Artificial intelligence applied to the classification of eight middle Eocene species of the genus Podocyrtis (polycystine radiolaria)

Abstract

Abstract. This study evaluates the application of artificial intelligence (AI) to the automatic classification of radiolarians and uses as an example eight distinct morphospecies of the Eocene radiolarian genus Podocyrtis, which are part of three different evolutionary lineages and are useful in biostratigraphy. The samples used in this study were recovered from the equatorial Atlantic (ODP Leg 207) and were supplemented with some samples coming from the North Atlantic and Indian Oceans. To create an automatic classification tool, numerous images of the investigated species were needed to train a MobileNet convolutional neural network entirely coded in Python. Three different datasets were obtained. The first one consists of a mixture of broken and complete specimens, some of which sometimes appear blurry. The second and third datasets were leveled down into two further steps, which excludes broken and blurry specimens while increasing the quality. The convolutional neural network randomly selected 85 % of all specimens for training, while the remaining 15 % were used for validation. The MobileNet architecture had an overall accuracy of about 91 % for all datasets.

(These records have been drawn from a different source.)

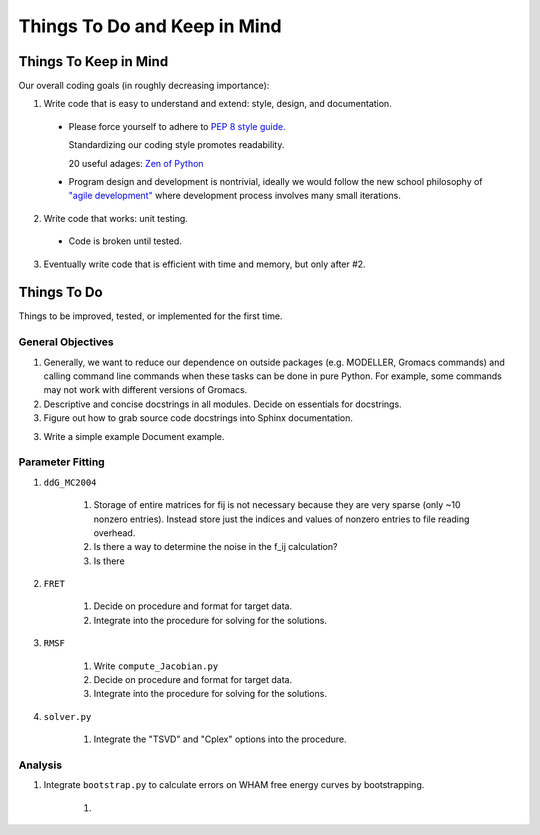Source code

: Things To Do and Keep in Mind
=============================

Things To Keep in Mind
----------------------

Our overall coding goals (in roughly decreasing importance):

1. Write code that is easy to understand and extend: style, design, and documentation.

  * Please force yourself to adhere to `PEP 8 style guide. <http://legacy.python.org/dev/peps/pep-0008>`_

    Standardizing our coding style promotes readability. 

    20 useful adages: `Zen of Python <http://legacy.python.org/dev/peps/pep-0020/>`_

  * Program design and development is nontrivial, ideally we would follow the 
    new school philosophy of `"agile development" <http://en.wikipedia.org/wiki/Agile_software_development>`_
    where development process involves many small iterations. 

2. Write code that works: unit testing.

  * Code is broken until tested.

3. Eventually write code that is efficient with time and memory, but only after #2.


Things To Do
------------

Things to be improved, tested, or implemented for the first time.

General Objectives
^^^^^^^^^^^^^^^^^^

1. Generally, we want to reduce our dependence on outside packages (e.g.
   MODELLER, Gromacs commands) and calling command line commands when these
   tasks can be done in pure Python. For example, some commands may not 
   work with different versions of Gromacs.

2. Descriptive and concise docstrings in all modules. Decide on essentials
   for docstrings.

3. Figure out how to grab source code docstrings into Sphinx documentation.

3. Write a simple example Document example.

Parameter Fitting
^^^^^^^^^^^^^^^^^

1. ``ddG_MC2004``

    1. Storage of entire matrices for fij is not necessary because they are
       very sparse (only ~10 nonzero entries). Instead store just the indices
       and values of nonzero entries to file reading overhead.
    2. Is there a way to determine the noise in the f_ij calculation?
    3. Is there

2. ``FRET``

    1. Decide on procedure and format for target data. 
    2. Integrate into the procedure for solving for the solutions.

3. ``RMSF``

    1. Write ``compute_Jacobian.py``
    2. Decide on procedure and format for target data. 
    3. Integrate into the procedure for solving for the solutions.

4. ``solver.py``

    1. Integrate the "TSVD" and "Cplex" options into the procedure.

Analysis
^^^^^^^^

1. Integrate ``bootstrap.py`` to calculate errors on WHAM free energy curves
   by bootstrapping.

    1. 
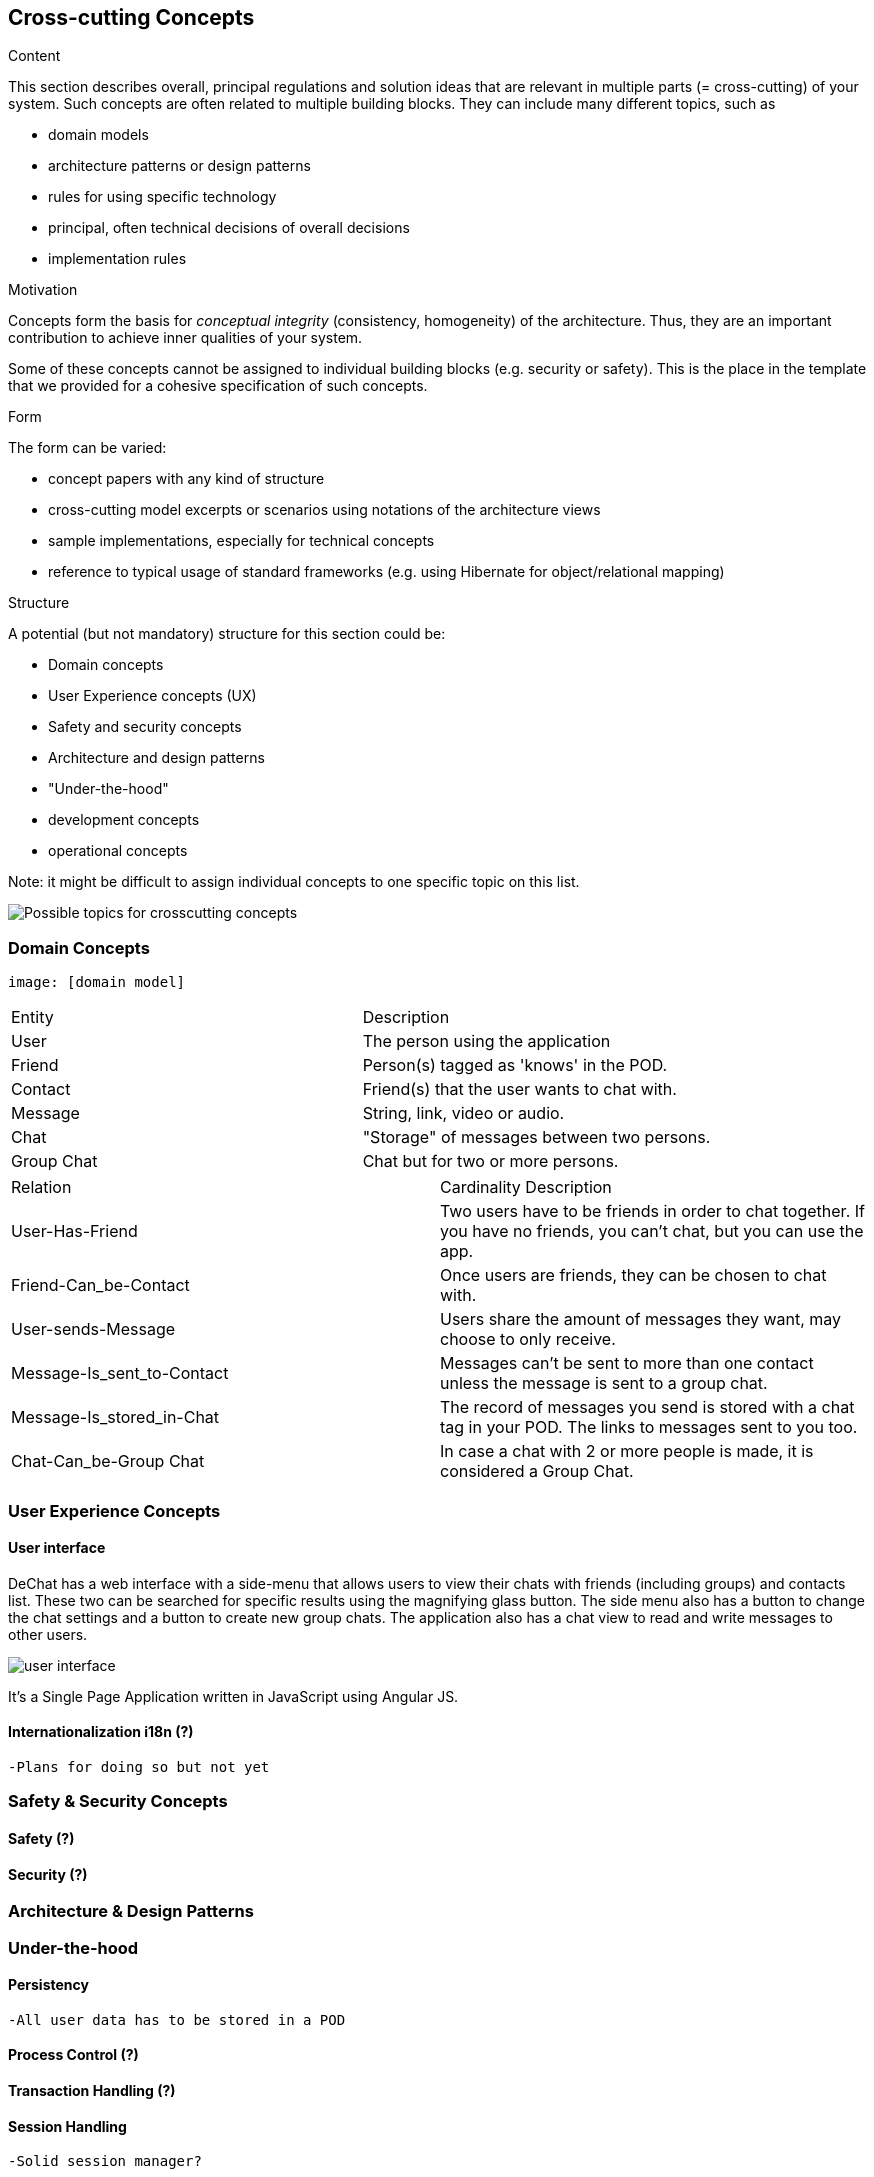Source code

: [[section-concepts]]
== Cross-cutting Concepts


[role="arc42help"]
****
.Content
This section describes overall, principal regulations and solution ideas that are
relevant in multiple parts (= cross-cutting) of your system.
Such concepts are often related to multiple building blocks.
They can include many different topics, such as

* domain models
* architecture patterns or design patterns
* rules for using specific technology
* principal, often technical decisions of overall decisions
* implementation rules

.Motivation
Concepts form the basis for _conceptual integrity_ (consistency, homogeneity)
of the architecture. Thus, they are an important contribution to achieve inner qualities of your system.

Some of these concepts cannot be assigned to individual building blocks
(e.g. security or safety). This is the place in the template that we provided for a
cohesive specification of such concepts.

.Form
The form can be varied:

* concept papers with any kind of structure
* cross-cutting model excerpts or scenarios using notations of the architecture views
* sample implementations, especially for technical concepts
* reference to typical usage of standard frameworks (e.g. using Hibernate for object/relational mapping)

.Structure
A potential (but not mandatory) structure for this section could be:

* Domain concepts
* User Experience concepts (UX)
* Safety and security concepts
* Architecture and design patterns
* "Under-the-hood"
* development concepts
* operational concepts

Note: it might be difficult to assign individual concepts to one specific topic
on this list.

image:08-Crosscutting-Concepts-Structure-EN.png["Possible topics for crosscutting concepts"]
****

//8.1
=== Domain Concepts
    image: [domain model]

|===
| Entity | Description
| User | The person using the application
| Friend | Person(s) tagged as 'knows' in the POD.
| Contact | Friend(s) that the user wants to chat with.
| Message | String, link, video or audio.
| Chat | "Storage" of messages between two persons.
| Group Chat | Chat but for two or more persons.
|===

|===
| Relation | Cardinality Description 
| User-Has-Friend | Two users have to be friends in order to chat together. If you have no friends, you can't chat, but you can use the app.
| Friend-Can_be-Contact | Once users are friends, they can be chosen to chat with.
| User-sends-Message | Users share the amount of messages they want, may choose to only receive.
| Message-Is_sent_to-Contact | Messages can't be sent to more than one contact unless the message is sent to a group chat.
| Message-Is_stored_in-Chat | The record of messages you send is stored with a chat tag in your POD. The links to messages sent to you too.
| Chat-Can_be-Group Chat | In case a chat with 2 or more people is made, it is considered a Group Chat.
|===

//8.2
=== User Experience Concepts

==== User interface

DeChat has a web interface with a side-menu that allows users to view their chats with friends (including groups) and contacts list. These two can be searched for specific results using the magnifying glass button. The side menu also has a button to change the chat settings and a button to create new group chats. The application also has a chat view to read and write messages to other users.

image::https://github.com/Arquisoft/dechat_en3b/blob/master/src/docs/res/user-interface.png?raw=true[user interface]

It's a Single Page Application written in JavaScript using Angular JS.

==== Internationalization i18n (?)
    -Plans for doing so but not yet

//8.3
=== Safety & Security Concepts

==== Safety (?)

==== Security (?)

//8.4
=== Architecture & Design Patterns

//8.5
=== Under-the-hood

==== Persistency
    -All user data has to be stored in a POD 

==== Process Control (?)

==== Transaction Handling (?)

==== Session Handling
    -Solid session manager?

==== Communication & Integration

==== Exception & Error Handling

==== Business rules

==== Batch

==== Reporting
    -Bugs, ideas and recommendations can be made through the issues of github


//8.6
=== Development Concepts

==== Build, Test, Deploy
-Software needed
-Steps for each part

==== Migration ()

==== Configurability

//8.7
=== Operational Concepts

==== Administration
    -Makes no sense in P2P connections
    -Privacy but also can proliferate illegal stuff

==== Management

==== Disaster-Recovery
    -Backups from the PODs can be made from time to time, notify the user?
    -Data independency is safer, if a solid pod server falls there can be more to work with 
    -Recovery is dependant of solid and github

==== Scalability

==== High Availability
    -Once a new version is made, the deployment may take or not time, but for the user once it is uploaded it should not make any difference (refresh page?)
    -As long as github and a solid server works, you can use the app

//Discarded:
// === Ergonomics (?)
// === Code Generation (included in Build, Test, Deploy)
// === Parallelization / Threading (We don't work with this)
// === Clustering (Is the opposite of what we want?)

Three predicational models were thereafter created, which had been trained on each dataset and worked well for classification of Podocyrtis coming from the Indian Ocean (Madingley Rise, ODP Leg 115, Hole 711A) and the western North Atlantic Ocean (New Jersey slope, DSDP Leg 95, Hole 612 and Blake Nose, ODP Leg 171B, Hole 1051A). These samples also provided clearer images since they were mounted with Canada balsam rather than Norland epoxy. In spite of some morphological differences encountered in different parts of the world's oceans and differences in image quality, most species could be correctly classified or at least classified with a neighboring species along a lineage. Classification improved slightly for some species by cropping and/or removing background particles of images which did not segment properly in the image processing. However, depending on cropping or background removal, the best result came from the predictive model trained on the normal stacked dataset consisting of a mixture of broken and complete specimens.